The thing to keep in mind is that, as a general rule that doesn’t only apply to Ruby, CPU-bound and IO-bound work loads don’t mix well, and should ideally be handled by distinct systems. For small projects, you can likely tolerate the latency impact of collocating all your workloads in a one-size-fits-all system, but as you scale you will increasingly need to segregate IO-intensive workloads from CPU-intensive ones.

Job Queues Are Different

One important thing to note is that what I’m saying above is only aimed at the web server part of Rails applications. Most apps also use a background job runner, Sidekiq being the most popular, and background jobs often take care of lots of slow IO operations, such as sending e-mails, performing API calls, etc.

As such job runners are generally much more IO intensive, and latency is generally a bit less important for them, so they usually can get away with higher concurrency than web servers.

But even then, it’s common for users to crank their job runner concurrency too high and cause all IOs to appear much slower. A good example of that is how Sidekiq’s maintainer asked me to implement a way to measure the round trip delay in C so that it’s not skewed by GVL contention.

Why does it matter?

At that point, you might wonder why it matters how much time Rails applications spend waiting on IO.

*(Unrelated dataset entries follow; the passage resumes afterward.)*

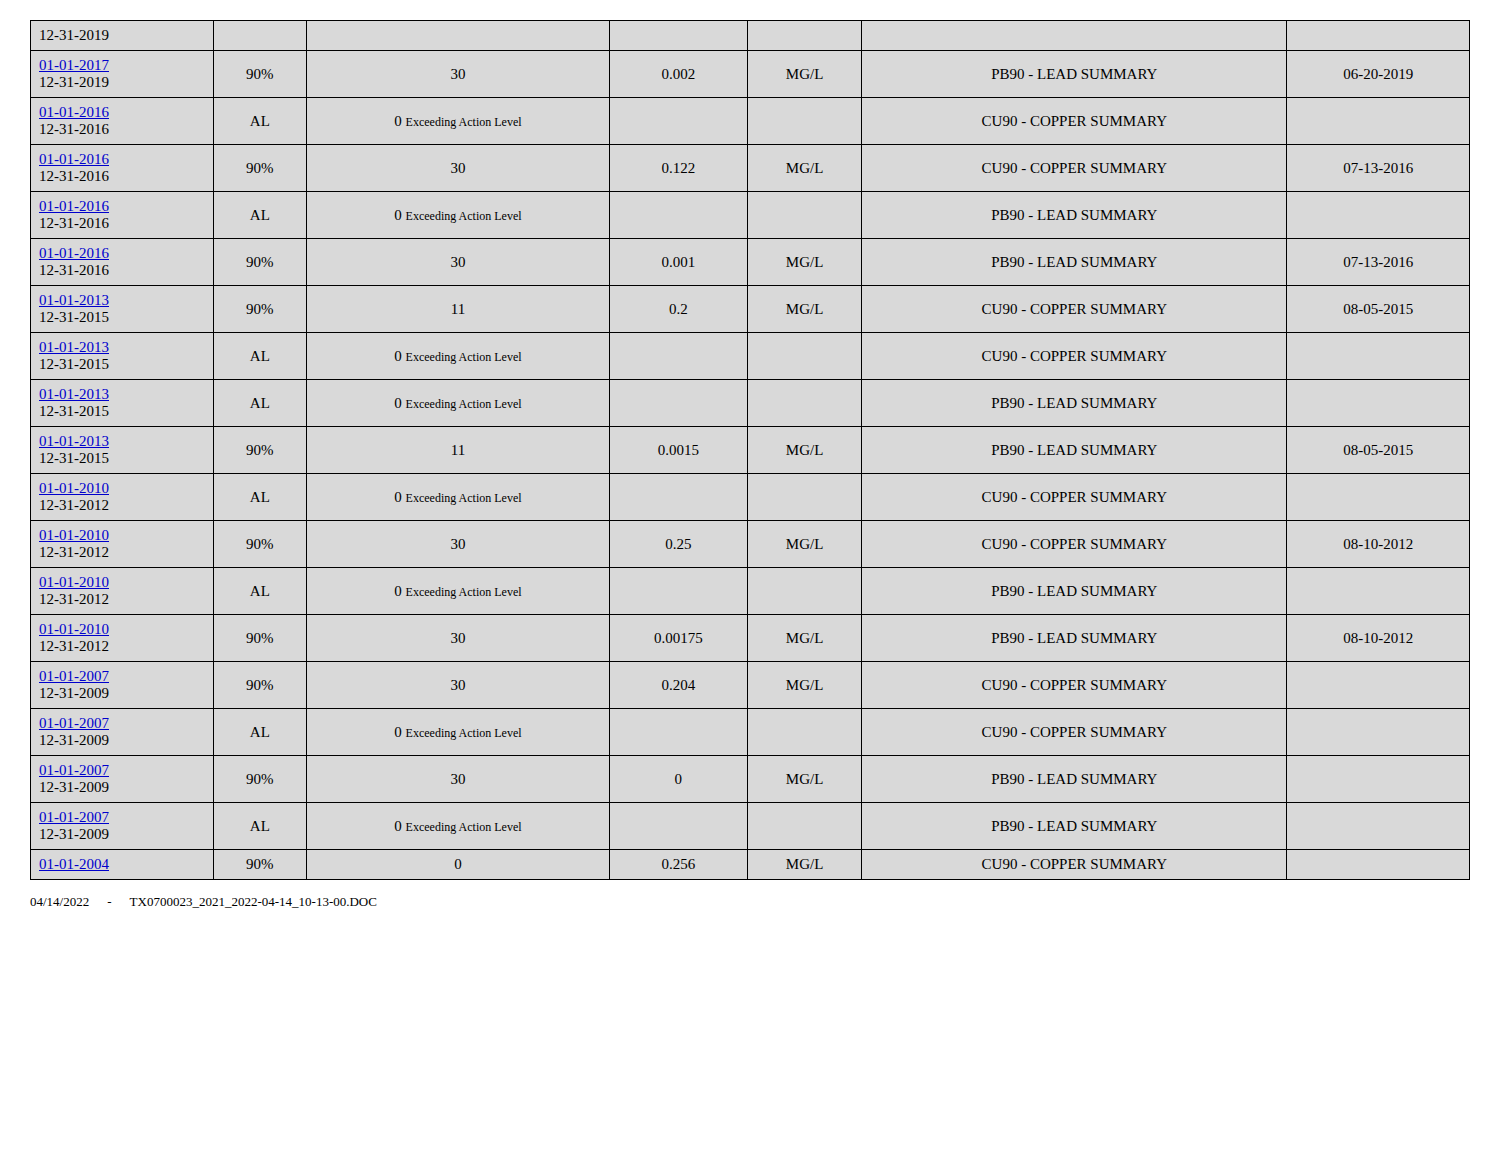| 12-31-2019 | | | | | | |
| 01-01-2017 12-31-2019 | 90% | 30 | 0.002 | MG/L | PB90 - LEAD SUMMARY | 06-20-2019 |
| 01-01-2016 12-31-2016 | AL | 0 Exceeding Action Level | | | CU90 - COPPER SUMMARY | |
| 01-01-2016 12-31-2016 | 90% | 30 | 0.122 | MG/L | CU90 - COPPER SUMMARY | 07-13-2016 |
| 01-01-2016 12-31-2016 | AL | 0 Exceeding Action Level | | | PB90 - LEAD SUMMARY | |
| 01-01-2016 12-31-2016 | 90% | 30 | 0.001 | MG/L | PB90 - LEAD SUMMARY | 07-13-2016 |
| 01-01-2013 12-31-2015 | 90% | 11 | 0.2 | MG/L | CU90 - COPPER SUMMARY | 08-05-2015 |
| 01-01-2013 12-31-2015 | AL | 0 Exceeding Action Level | | | CU90 - COPPER SUMMARY | |
| 01-01-2013 12-31-2015 | AL | 0 Exceeding Action Level | | | PB90 - LEAD SUMMARY | |
| 01-01-2013 12-31-2015 | 90% | 11 | 0.0015 | MG/L | PB90 - LEAD SUMMARY | 08-05-2015 |
| 01-01-2010 12-31-2012 | AL | 0 Exceeding Action Level | | | CU90 - COPPER SUMMARY | |
| 01-01-2010 12-31-2012 | 90% | 30 | 0.25 | MG/L | CU90 - COPPER SUMMARY | 08-10-2012 |
| 01-01-2010 12-31-2012 | AL | 0 Exceeding Action Level | | | PB90 - LEAD SUMMARY | |
| 01-01-2010 12-31-2012 | 90% | 30 | 0.00175 | MG/L | PB90 - LEAD SUMMARY | 08-10-2012 |
| 01-01-2007 12-31-2009 | 90% | 30 | 0.204 | MG/L | CU90 - COPPER SUMMARY | |
| 01-01-2007 12-31-2009 | AL | 0 Exceeding Action Level | | | CU90 - COPPER SUMMARY | |
| 01-01-2007 12-31-2009 | 90% | 30 | 0 | MG/L | PB90 - LEAD SUMMARY | |
| 01-01-2007 12-31-2009 | AL | 0 Exceeding Action Level | | | PB90 - LEAD SUMMARY | |
| 01-01-2004 | 90% | 0 | 0.256 | MG/L | CU90 - COPPER SUMMARY | |
04/14/2022-TX0700023_2021_2022-04-14_10-13-00.DOC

For the average Rails user, it is important to know this, because it is what defines which execution model is best suited to deploy their application:

If an application is truly IO-bound, as in spending more than 95% of its time waiting for IO, then using an asynchronous execution model is likely what will get you the best results.
If an application isn’t fully IO-bound, but still is quite IO-heavy, then using a threaded server, with a reasonable number of threads per process, is probably what will get you the best tradeoff between latency and throughput.
If an application doesn’t spend significantly more than half its time on IO, then it might be preferable to use a purely process-based solution.

What the ratio of IO to CPU is likely to be like in an average Rails app is also what drove Rails to change the default generated Puma configuration from 5 threads to only 3.

But also for the Ruby community at large, I think it’s important not to disregard Ruby’s performance under the pretext that it doesn’t matter since it’s all about the database anyway. This isn’t to say that Ruby is slow, it is without a doubt more than fast enough for writing web applications that provide a good user experience.

But it is also possible to write Ruby code in a way that doesn’t perform well at all, be it for the sake of usability or just because it’s fun to use meta-programing or that no one took the time to use a profiler to see if it is possible to do the same thing more efficiently.

As someone who spends a considerable amount of time looking at production profiles of Rails applications, I can say with confidence, there are a number of things in Rails and other commonly used gems that could be significantly faster, but can’t because their public API prevents any further optimization.

As Ruby developers, we naturally have the tendency to put developer happiness first, which is great, but we should also make sure not to disregard performance. Usability and performance don’t have to be mutually exclusive. APIs can be both very convenient and performant, but both have to be considered right from the start for it to happen. Once a public API has been defined and is widely used, there’s only so much you can do to make it perform faster unless you are willing to deprecate it in favor of a more performant one, but the community appetite for deprecations and breaking change is no longer what it used to be.